When fully operational, Isla Riesco is expected to supply 30% of Chile’s demand for coal, according to El Mercurio.
Opponents fear that mining will directly and negatively affect the local environment and that burning the relatively low-quality coal from the Isla Riesco Island will commit Chile to 25 years of “dirty energy” at a time of growing concern about climate change.
The commission, composed of the Chilean environment, health, economy, mining and agriculture ministers, voted to approve the project with several stipulations to protect the local environment.
According to El Mercurio, the company will be responsible for the planning and cost of later environmental restoration under the Mine Closure Law.
Other stipulations require the company to monitor pollution from the mine and to minimize the effect of the mine on local flora and fauna, such as the endangered huemul, one of Chile’s two national animals. In addition, the company is prohibited from depleting a nearby lagoon until a study determines the possible impact on local birds.
According to Minister of the Environment María Ignacia Benítez, chair of the commission, the Superintendent of the Environment will be monitoring Isla Riesco in order to make sure that the company complies with the stipulations.

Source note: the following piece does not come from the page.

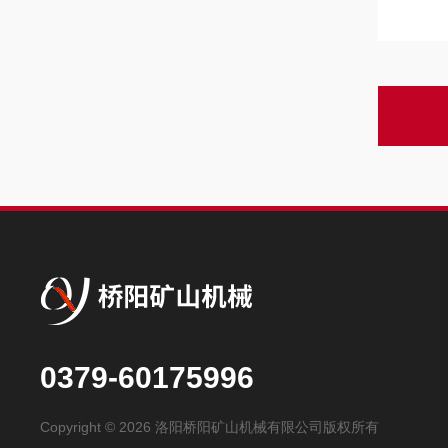
0379-60175996
Copyright © 2026 洛阳桥阳矿山机械有限公司版权所有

But for some these measures are not enough. “What the government has done is green-light the destruction of a natural habitat, unique in the world, where vulnerable species like the huemul, the puma and the condor live,” opposition politician Dep. Carolina Goic told local media.
Dep. Enrique Accorsi, another opposition member, said the approval of Mina Invierno demonstrates the need to reform the environmental approval system. “Our evaluation system is imperfect, because 99.9 percent of the submitted projects are approved,” Accorsi told El Mercurio
The council of ministers’ ruling confirmed a February decision by local authorities (all appointed by Santiago) to approve the project. However, neither ruling tackles the broader problem of coal-based energy.
Sara Larraín, director of environmental NGO Chile Sustenable, told local media, “Isla Riesco supports Chile’s tendency towards coal, which would mean a 360% increase in carbon emissions”.
Coal burning power plants produce more carbon dioxide than alternatives like hydroelectricity or natural gas. Still, 59% of power generation currently under construction in Chile is coal-based, according to figures from the National Energy Commission (CNE). Chile is already the third largest CO2 emissions polluter (per capita) in South America.
On the political front, members of the opposition Concertaciòn coalition allege that Minera Isla Riesco is yet another example of a conflict of interest for billionaire businessman, Chilean President Sebastián Piñera.
President Piñera holds almost 800,000 shares of stock in Copec, making him one of the largest investors in one of the two companies behind the Minera Isla Riesco project.
Although the stock is held in a blind trust for the duration of his presidency, Dep. Accorsi explained that after Mina Invierno was approved by the environmental authority in February the stock price of Copec rose, earning a 5 million dollars profit for the President.
Chile’s Comptroller General rejected accusations of a conflict of interest in Friday’s council decision. According to La Tercera, opponents plan to appeal the council decision to Chile’s Supreme Court.